By drawing upon the right people within your organisation and asking the right questions, large companies can adopt the flexibility required to generate ideas, develop testable products and services, and collect feedback that can then be incorporated into strategy. Companies can hold idea-creation workshops by gathering a cross-section of personnel in order to build ‘minimum viable products’, that is, products developed with enough features to stimulate feedback from real users.
It’s likely that your company is bursting with ideas, but that you don’t have any kind of mechanism to collect and prioritise them. A typical workshop could involve gathering personnel from various sections within the company, from marketing to call centre, from HR to accounts, and together brainstorming ideas for new products or services within a limited period of time. The best ideas produced can then be pitched to executives, who may approve them for further customer testing. Once tested as propositions, those ideas may eventually become successful additions to the company portfolio.

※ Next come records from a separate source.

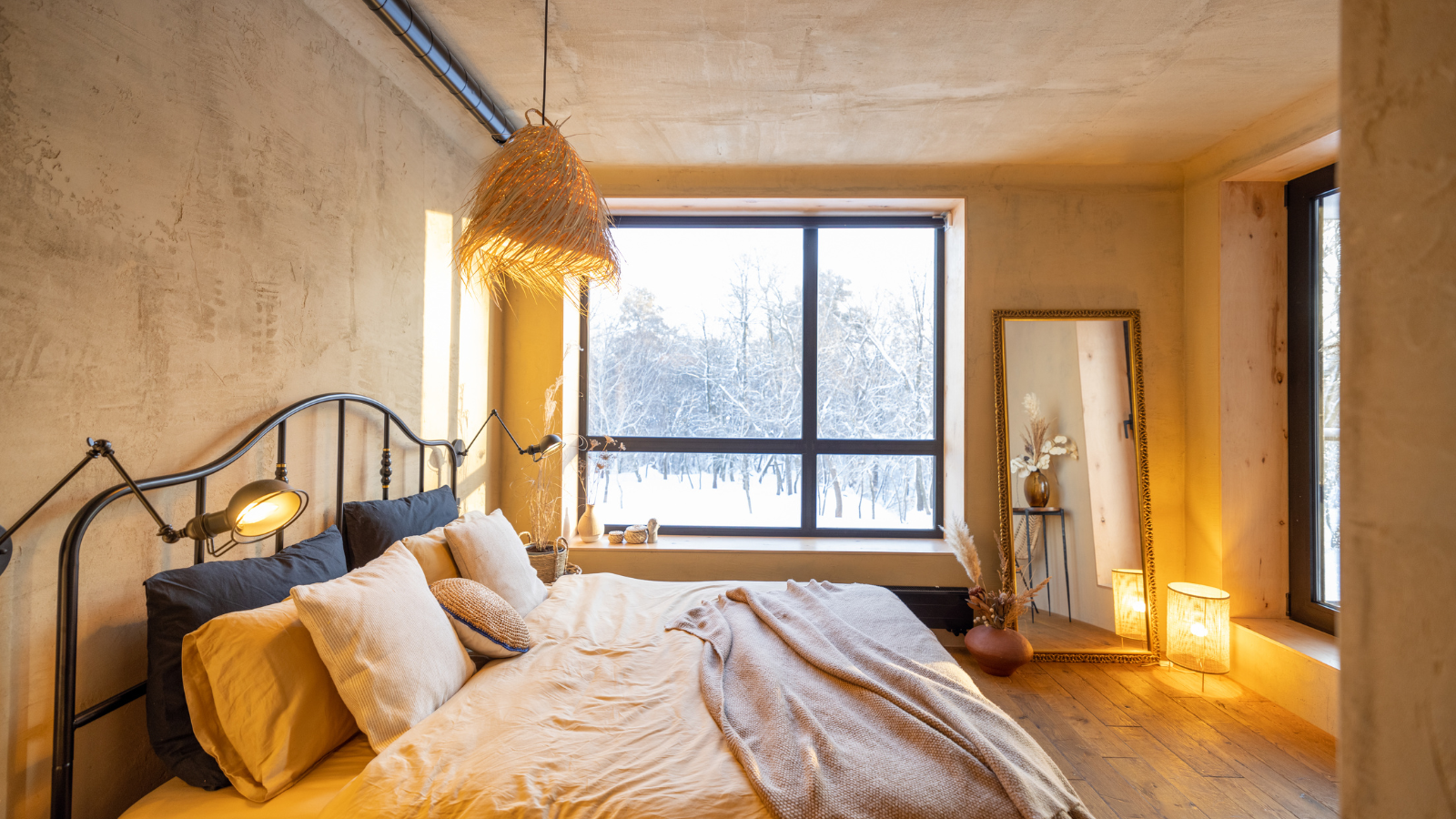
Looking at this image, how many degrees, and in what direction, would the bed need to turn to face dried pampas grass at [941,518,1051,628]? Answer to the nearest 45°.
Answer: approximately 45° to its left

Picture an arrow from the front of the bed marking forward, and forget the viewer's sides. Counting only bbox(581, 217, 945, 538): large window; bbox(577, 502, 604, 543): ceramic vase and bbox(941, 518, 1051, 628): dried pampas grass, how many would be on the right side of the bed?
0

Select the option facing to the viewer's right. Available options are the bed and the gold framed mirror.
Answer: the bed

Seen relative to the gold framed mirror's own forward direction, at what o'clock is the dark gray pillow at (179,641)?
The dark gray pillow is roughly at 1 o'clock from the gold framed mirror.

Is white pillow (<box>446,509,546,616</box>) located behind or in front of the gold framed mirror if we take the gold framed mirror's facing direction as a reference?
in front

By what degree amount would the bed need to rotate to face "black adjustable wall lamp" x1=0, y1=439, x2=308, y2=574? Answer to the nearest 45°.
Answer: approximately 180°

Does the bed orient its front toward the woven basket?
no

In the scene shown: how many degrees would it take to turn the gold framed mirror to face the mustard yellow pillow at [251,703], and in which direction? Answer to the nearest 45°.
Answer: approximately 45° to its right

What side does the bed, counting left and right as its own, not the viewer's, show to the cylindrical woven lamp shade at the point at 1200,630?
front

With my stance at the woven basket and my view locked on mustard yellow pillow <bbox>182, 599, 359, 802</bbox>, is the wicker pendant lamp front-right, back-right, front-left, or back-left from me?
front-left

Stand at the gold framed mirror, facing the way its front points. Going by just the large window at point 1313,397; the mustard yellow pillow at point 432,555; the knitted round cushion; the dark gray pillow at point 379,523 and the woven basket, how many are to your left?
1

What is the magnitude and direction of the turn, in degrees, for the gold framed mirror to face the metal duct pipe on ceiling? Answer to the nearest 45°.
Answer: approximately 45° to its right

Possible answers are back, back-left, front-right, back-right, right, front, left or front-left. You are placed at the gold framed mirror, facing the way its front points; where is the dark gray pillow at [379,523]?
front-right

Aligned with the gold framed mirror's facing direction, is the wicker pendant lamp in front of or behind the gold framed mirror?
in front

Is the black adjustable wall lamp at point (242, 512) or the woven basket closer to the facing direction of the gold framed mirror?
the black adjustable wall lamp

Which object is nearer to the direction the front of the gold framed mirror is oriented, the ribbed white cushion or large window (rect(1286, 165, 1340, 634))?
the ribbed white cushion

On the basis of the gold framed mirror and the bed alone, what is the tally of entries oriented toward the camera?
1

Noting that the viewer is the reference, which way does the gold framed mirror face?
facing the viewer

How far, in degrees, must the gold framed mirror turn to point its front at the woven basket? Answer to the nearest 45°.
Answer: approximately 45° to its right

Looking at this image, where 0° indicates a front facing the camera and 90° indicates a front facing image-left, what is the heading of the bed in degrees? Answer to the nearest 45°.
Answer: approximately 270°
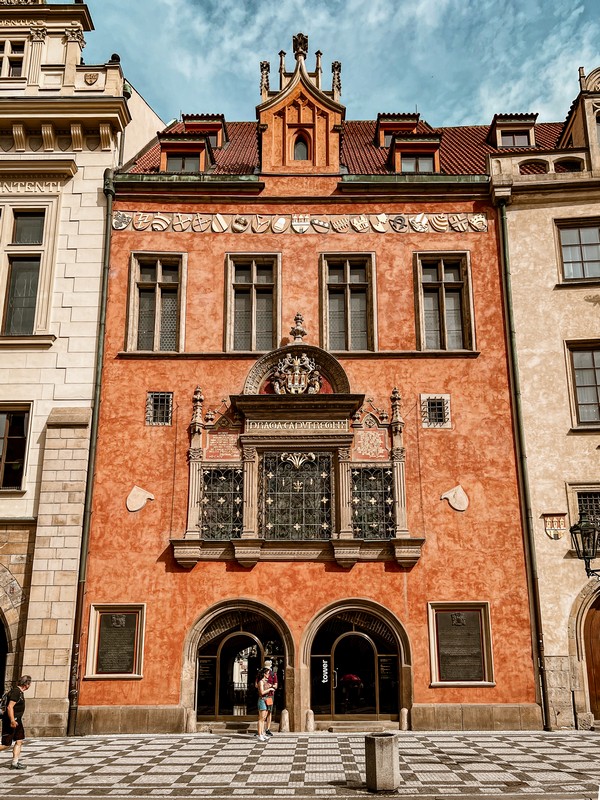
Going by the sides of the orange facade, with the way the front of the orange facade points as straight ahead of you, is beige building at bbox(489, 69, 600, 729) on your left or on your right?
on your left

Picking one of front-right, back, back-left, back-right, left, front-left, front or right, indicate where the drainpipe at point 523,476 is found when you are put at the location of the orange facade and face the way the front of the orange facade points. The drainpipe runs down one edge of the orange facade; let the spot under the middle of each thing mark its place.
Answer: left

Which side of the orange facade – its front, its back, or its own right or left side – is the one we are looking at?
front

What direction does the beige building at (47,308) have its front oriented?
toward the camera

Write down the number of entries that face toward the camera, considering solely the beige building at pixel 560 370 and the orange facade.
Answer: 2

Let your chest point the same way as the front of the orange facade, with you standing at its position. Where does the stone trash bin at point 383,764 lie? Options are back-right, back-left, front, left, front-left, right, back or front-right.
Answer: front
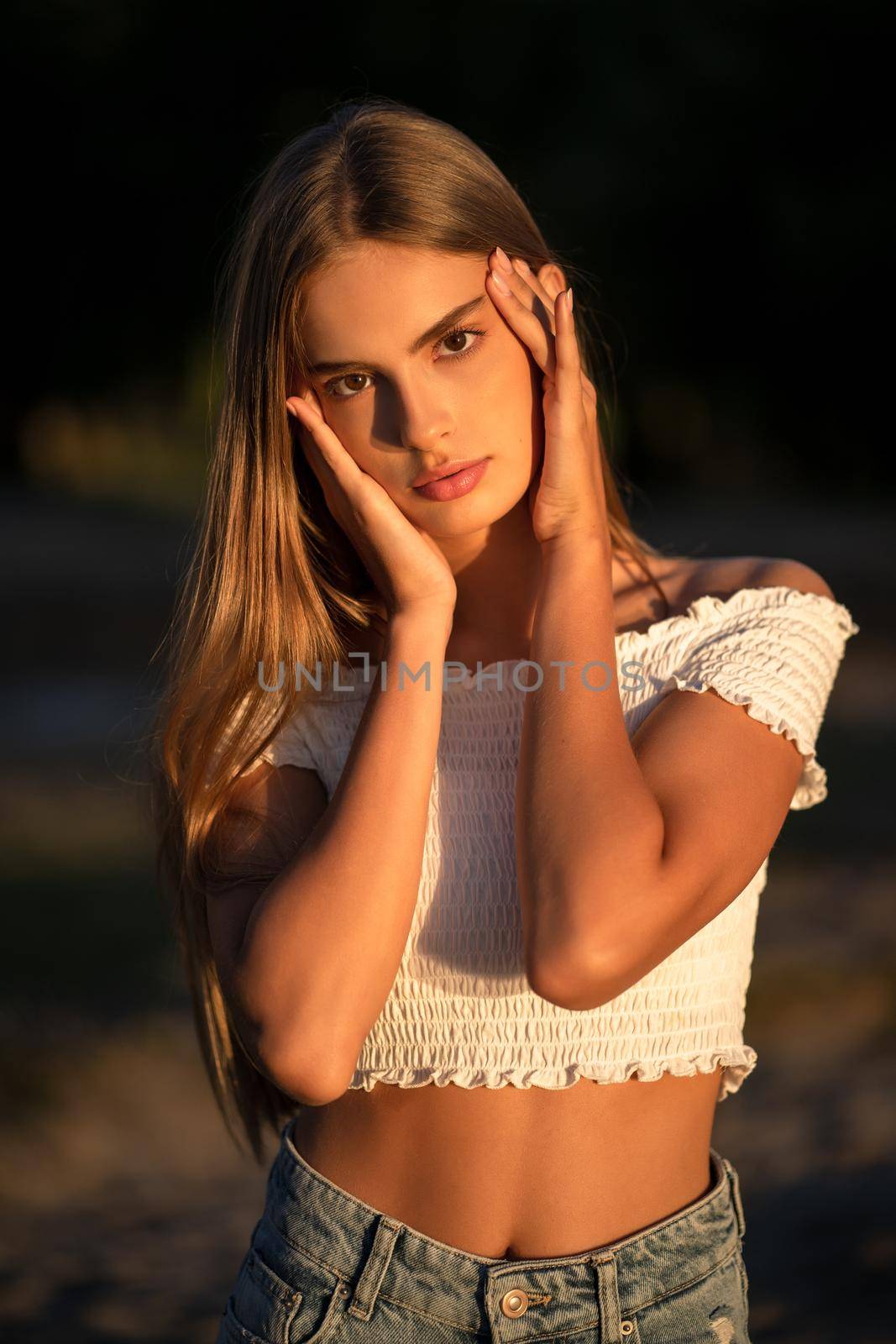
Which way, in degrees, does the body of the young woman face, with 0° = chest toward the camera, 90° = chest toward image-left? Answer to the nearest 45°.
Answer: approximately 0°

Companies looking to generate feasible ideas quickly and incorporate the market response into a long-term strategy should look first to their customer-base. Don’t just ask customers what they want, observe how they actually respond to early incarnations of your ideas. Rigorous measurement of those responses often throws up surprises and hard evidence always supports strategy better than any forecast. Any business, regardless of size, can innovate quickly if they adopt an agile frame of mind.